Betroffene Warengruppen
Typische Fälle betreffen:
- Tabakwaren (Zigarettenschmuggel)
- Alkoholische Getränke
- Mineralöl und Kraftstoffe
- Kaffee
Die Ware bleibt tainted (d.h. betroffenes Tatobjekt), solange über sie nicht die geschuldete Steuer abgeführt worden ist.
Täterkreis
Täter kann jeder sein, der die Tatbestandsmerkmale erfüllt. Im Gegensatz zum Haupttäter der Steuerhinterziehung kommt bei der Steuerhehlerei auch eine Beteiligung von Dritten in Betracht, beispielsweise Abnehmer oder Händler, die sich der illegalen Ware bedienen.
Tathandlungen
Die Tathandlungen umfassen:
- Ankaufen: Erwerb der Ware zur eigenen Verwendung.
- Sich verschaffen: Eigenständiges Erlangen der Verfügungsmacht.
- Absetzen: Weiterveräußern der Ware an Dritte.
- Absetzenhelfen: Unterstützung beim Verkauf oder Vertrieb an andere.
Subjektiver Tatbestand
Voraussetzung ist mindestens bedingter Vorsatz. Der Täter muss zumindest damit rechnen und billigen, dass die Sachen aus einer Steuerhinterziehung stammen.
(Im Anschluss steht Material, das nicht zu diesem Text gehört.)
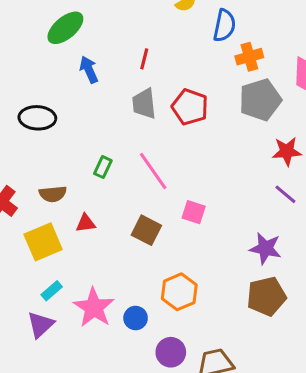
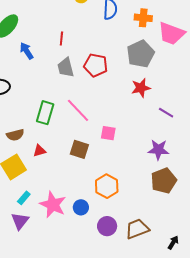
orange cross: (249, 57) -> (143, 18), moved, turned 30
red star: (287, 151) -> (141, 88), moved
green rectangle: (103, 167) -> (45, 113), size x1.6

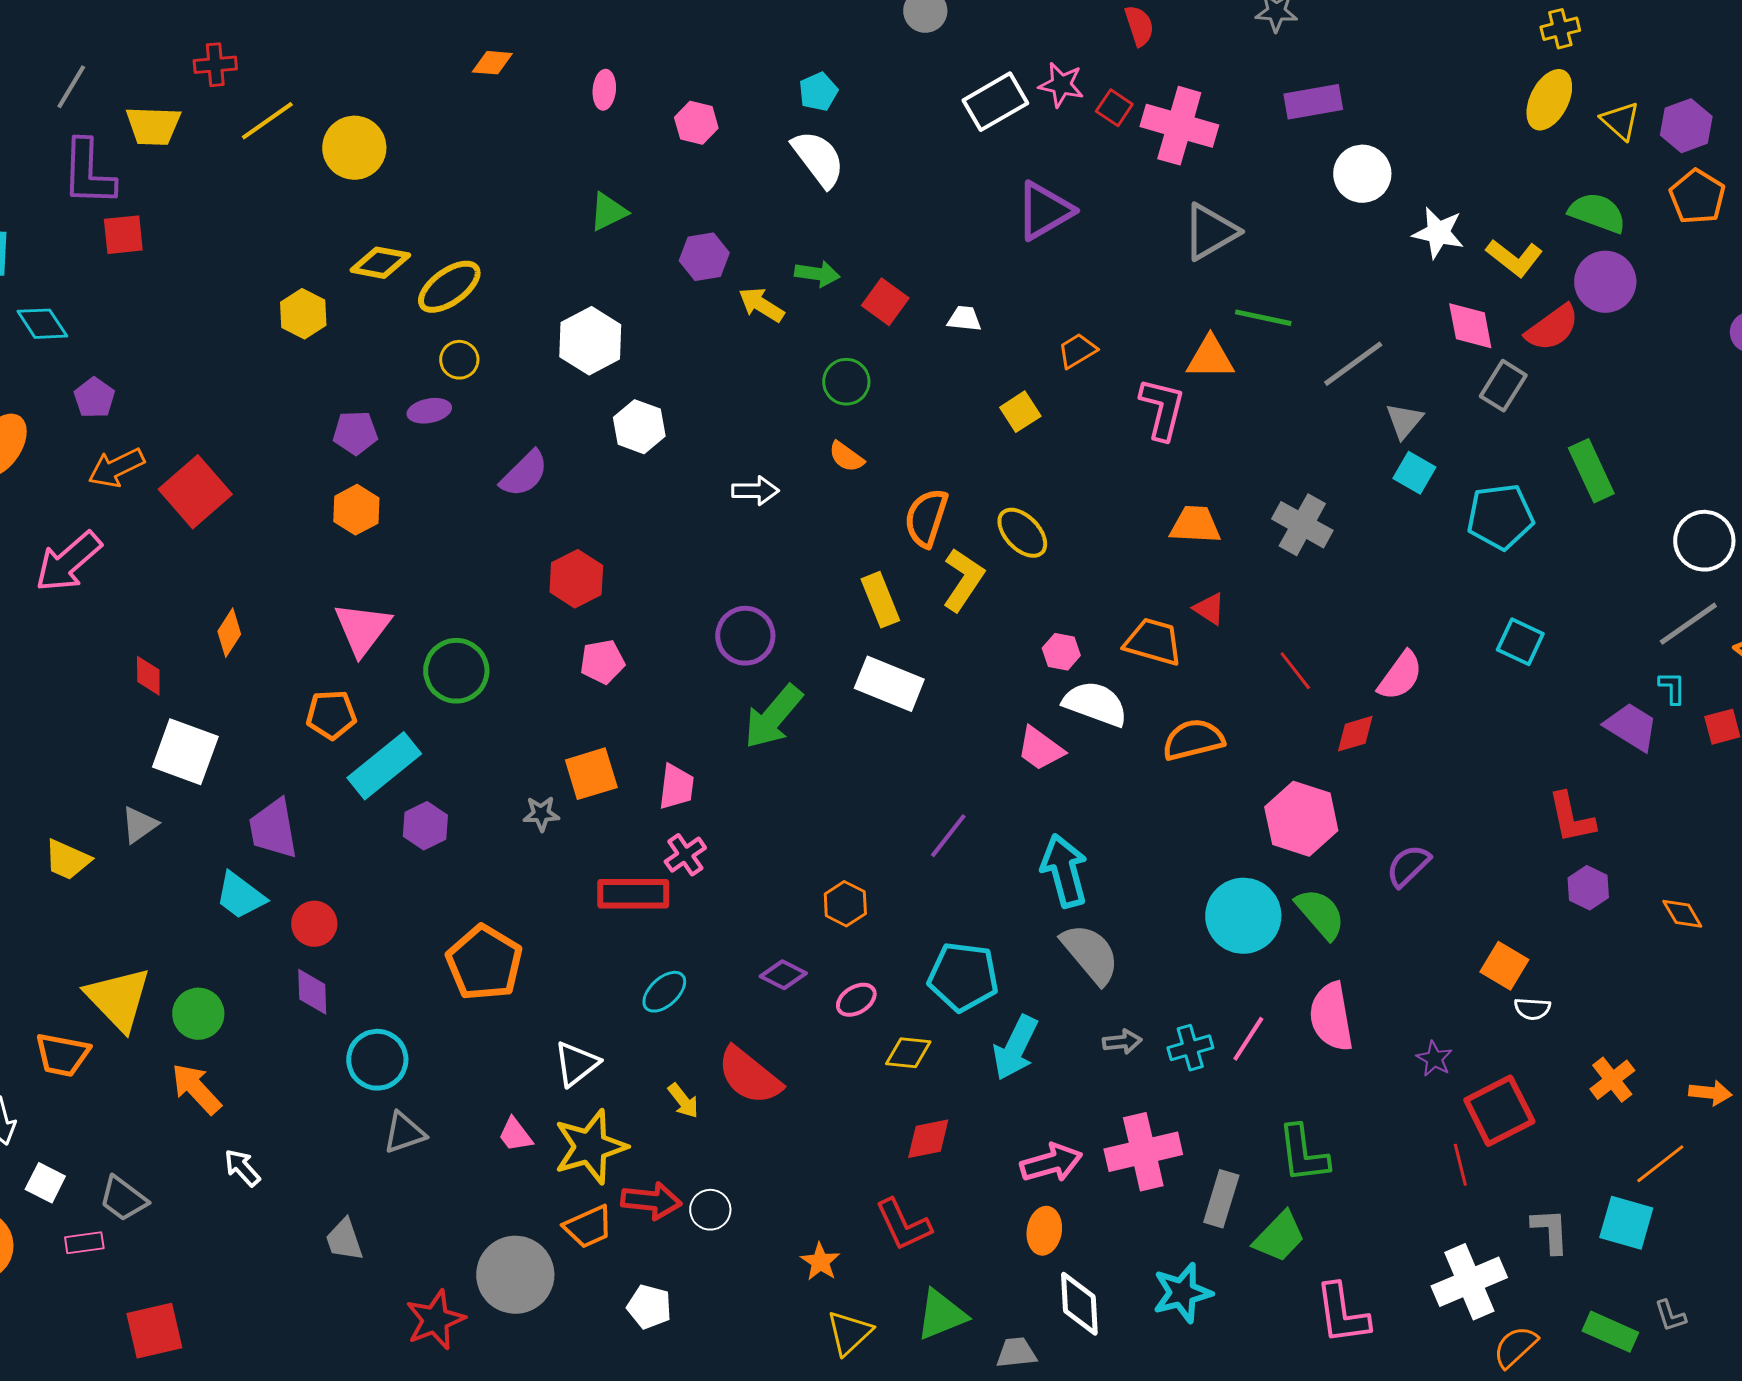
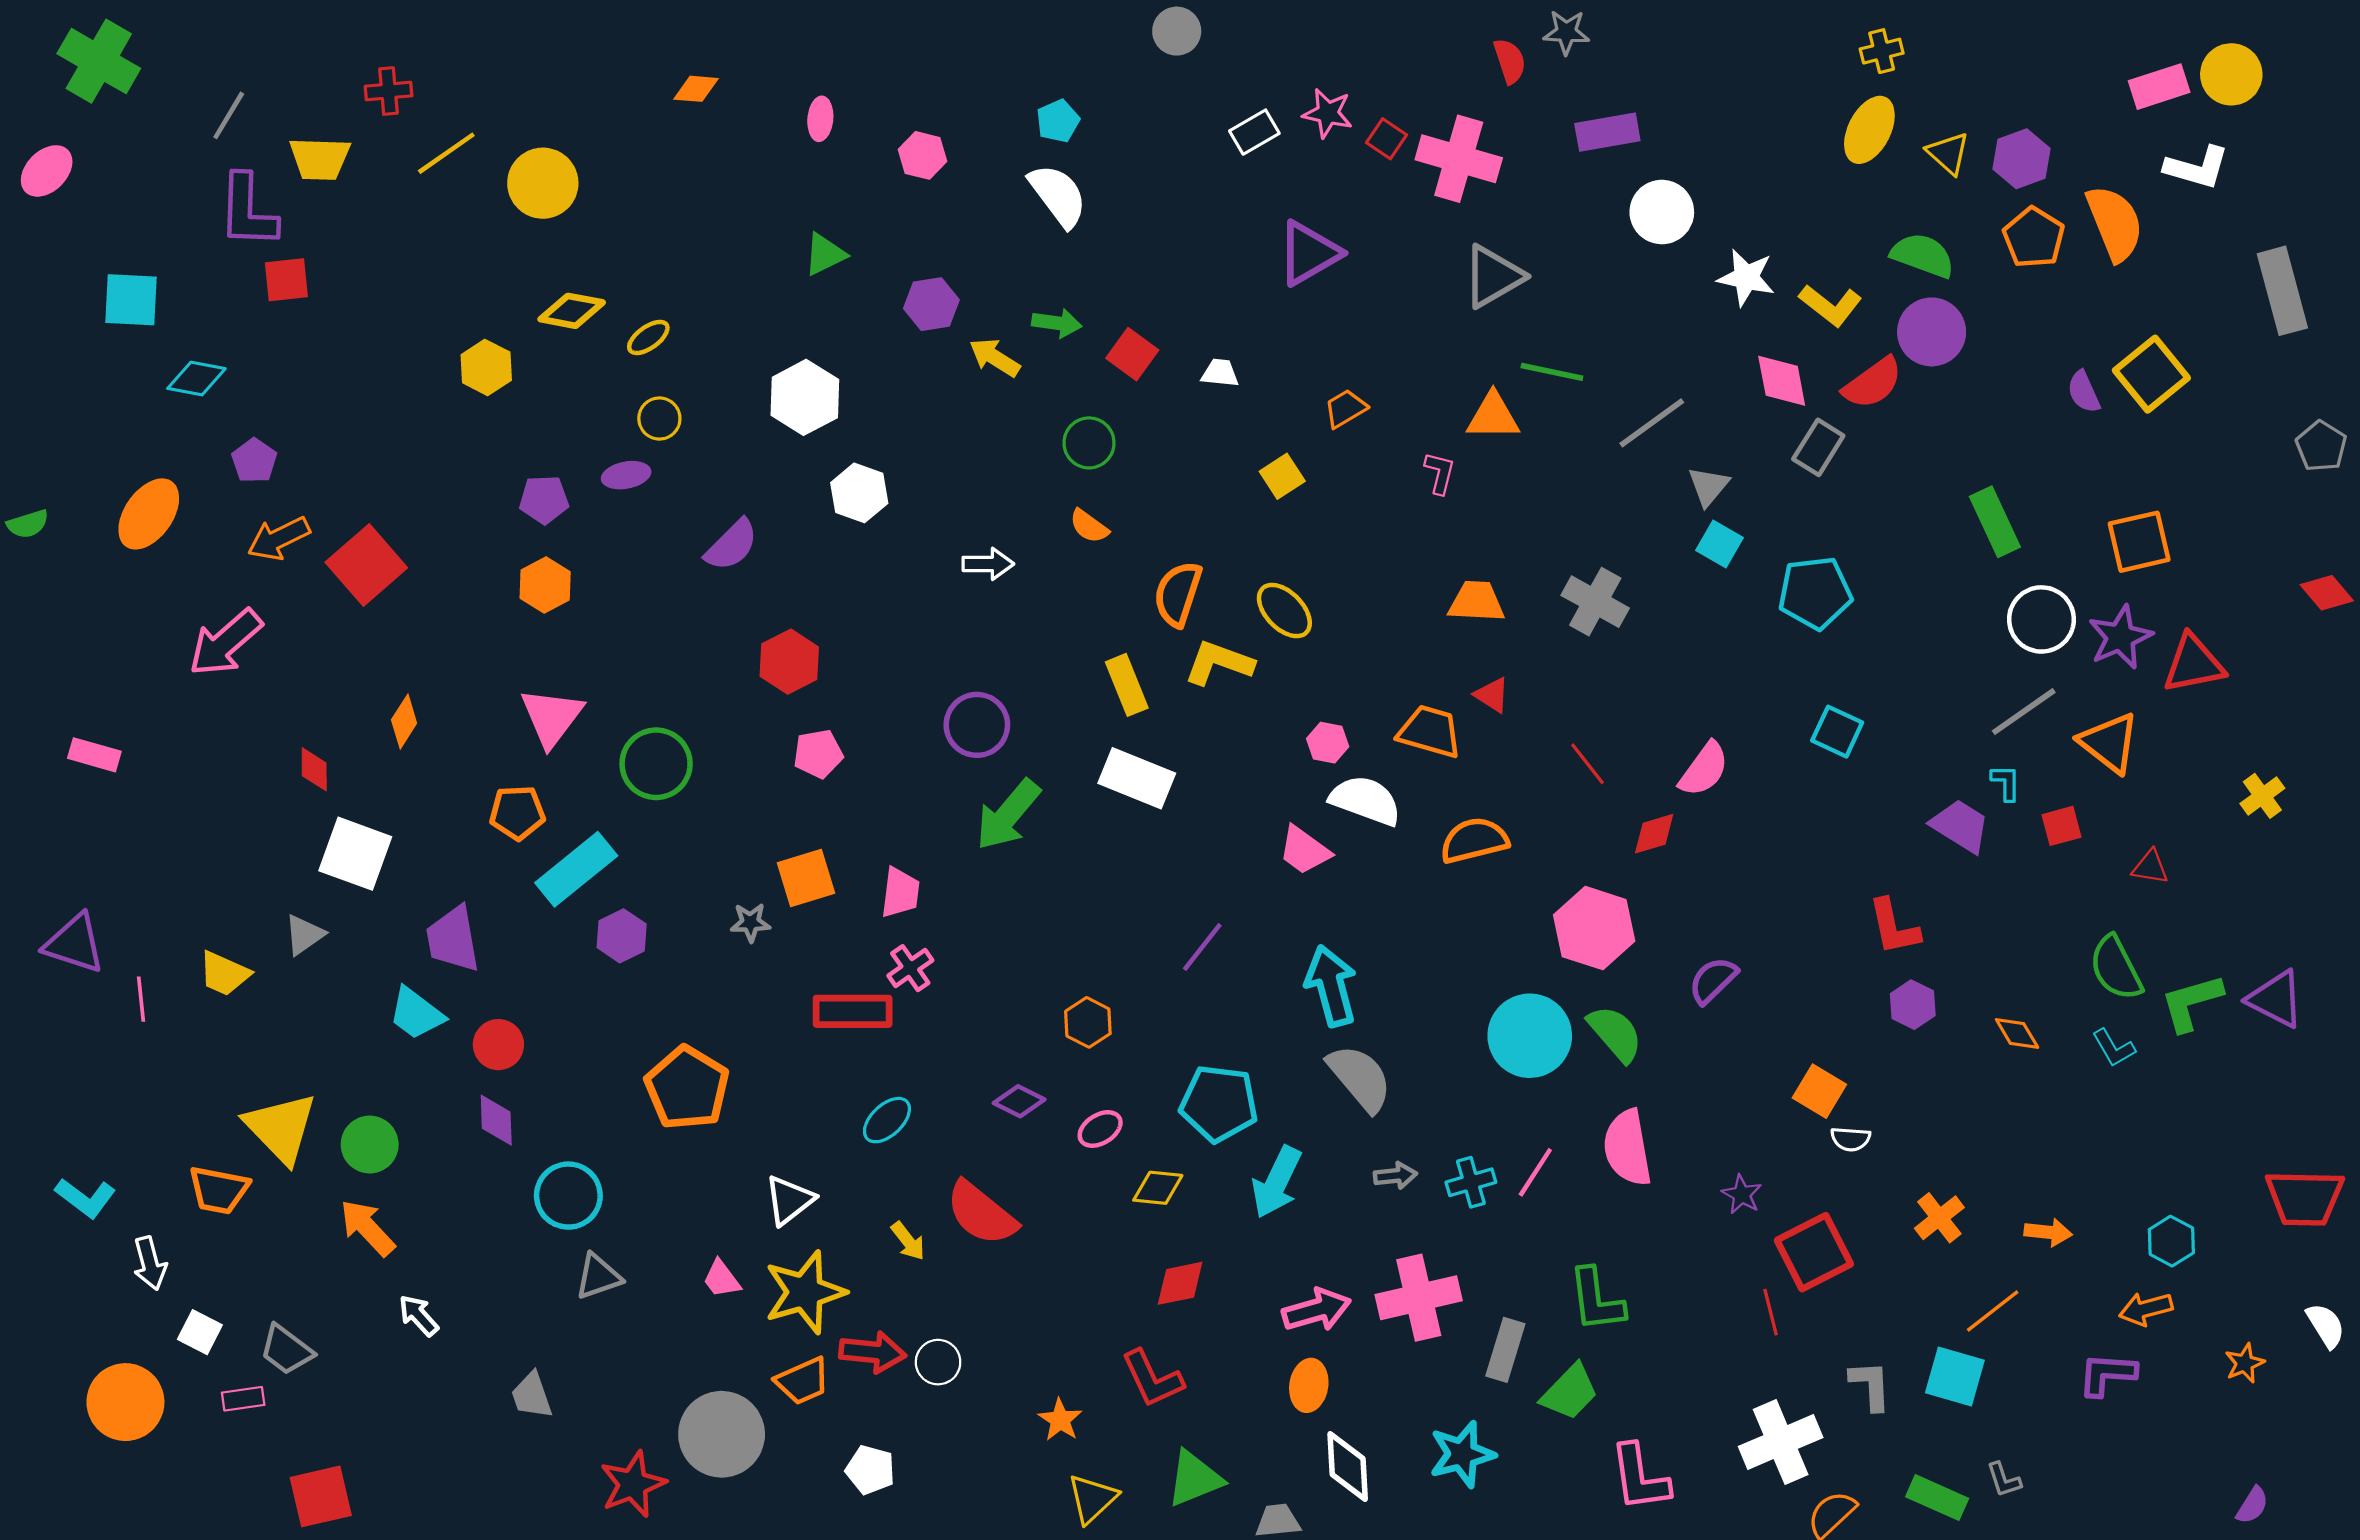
red semicircle: (1139, 26) -> (1510, 61), moved
white rectangle: (995, 102) -> (1254, 132), size x0.7
yellow ellipse: (449, 287) -> (648, 337), size x0.6
cyan diamond: (42, 324) -> (196, 379), turned -46
pink L-shape: (1162, 409) -> (1440, 473), size x0.6
green rectangle: (1591, 471) -> (1995, 522), moved
yellow L-shape: (963, 580) -> (1219, 663), turned -104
Rechtliche Folgen der Steuerhehlerei
Strafmaß
Steuerhehlerei ist ein Vergehen. Das Strafmaß sieht Geldstrafe oder Freiheitsstrafe bis zu fünf Jahren vor (§ 374 Abs. 1 AO). In besonders schweren Fällen (beispielsweise bei bandenmäßiger Begehung, § 374 Abs. 2 AO) kann die Freiheitsstrafe bis zu zehn Jahren betragen.
Versuch
Der Versuch der Steuerhehlerei ist nach § 374 Abs. 3 AO strafbar. Bereits das Anstreben, eine unversteuerte Ware zu erwerben oder zu verkaufen, reicht aus, sofern die übrigen Voraussetzungen gegeben sind.
Verjährung
Steuerhehlerei unterliegt der fünfjährigen Verjährungsfrist gemäß § 78 StGB i. V. m. § 376 AO (bei besonders schweren Fällen zehn Jahre). Die Verjährung beginnt mit Abschluss der Hehlereihandlung.
Praxisrelevanz und typische Fallgestaltungen
Beispiele aus der Praxis
Steuerhehlerei spielt insbesondere im Bereich des illegalen Zigarettenhandels, Schwarzalkohols und Mineralölhandels eine Rolle. Ein häufiger Fall ist der Kauf von Zigarettenpackungen aus dem Ausland, auf denen keine deutschen Steuerzeichen angebracht sind.
Abgrenzung zur Strafbarkeit des Besitzes
Als eigenständiger Straftatbestand belegt die Steuerhehlerei auch solche Handlungen mit Strafe, die ansonsten strafrechtlich nicht erfasst wären (z. B. der reine Besitz größerer Mengen illegaler Tabakwaren zum Weiterverkauf).
Steuerhehlerei im Verhältnis zur Steuerhinterziehung
Tatbestandliche Abgrenzung
Während die Steuerhinterziehung auf die Nichtabführung von Steuern abzielt, ist die Steuerhehlerei auf den Umgang mit Waren gerichtet, denen diese Steuerhinterziehung anhaftet. Täter der Steuerhinterziehung und Täter der Steuerhehlerei dürfen personell nicht identisch sein; andernfalls liegt keine Steuerhehlerei, sondern nur Steuerhinterziehung vor.
Kombination mit anderen Delikten
In der Praxis sind häufig Mehrfachstraftaten anzutreffen, etwa in Verbindung mit Steuerordnungswidrigkeiten, Urkundendelikten (beispielsweise Fälschung von Steuerzeichen) und Delikten gegen das Zollrecht.
Gesetzgeberische Ziele und Bedeutung der Vorschrift
Zielsetzung
Der Straftatbestand der Steuerhehlerei dient der Sicherung des Steueraufkommens und der Abschreckung gegen den illegalen Handel mit unversteuerten Waren, insbesondere im Bereich der Verbrauchssteuern.
Bedeutung im Steuerstrafrecht
Steuerhehlerei, als Annexdelikt zur Steuerhinterziehung, stellt ein bedeutendes Instrument zur Bekämpfung des illegalen Warenverkehrs dar und verhindert, dass Steuerstraftaten durch Dritte ausgenutzt und wirtschaftlich verwertet werden können.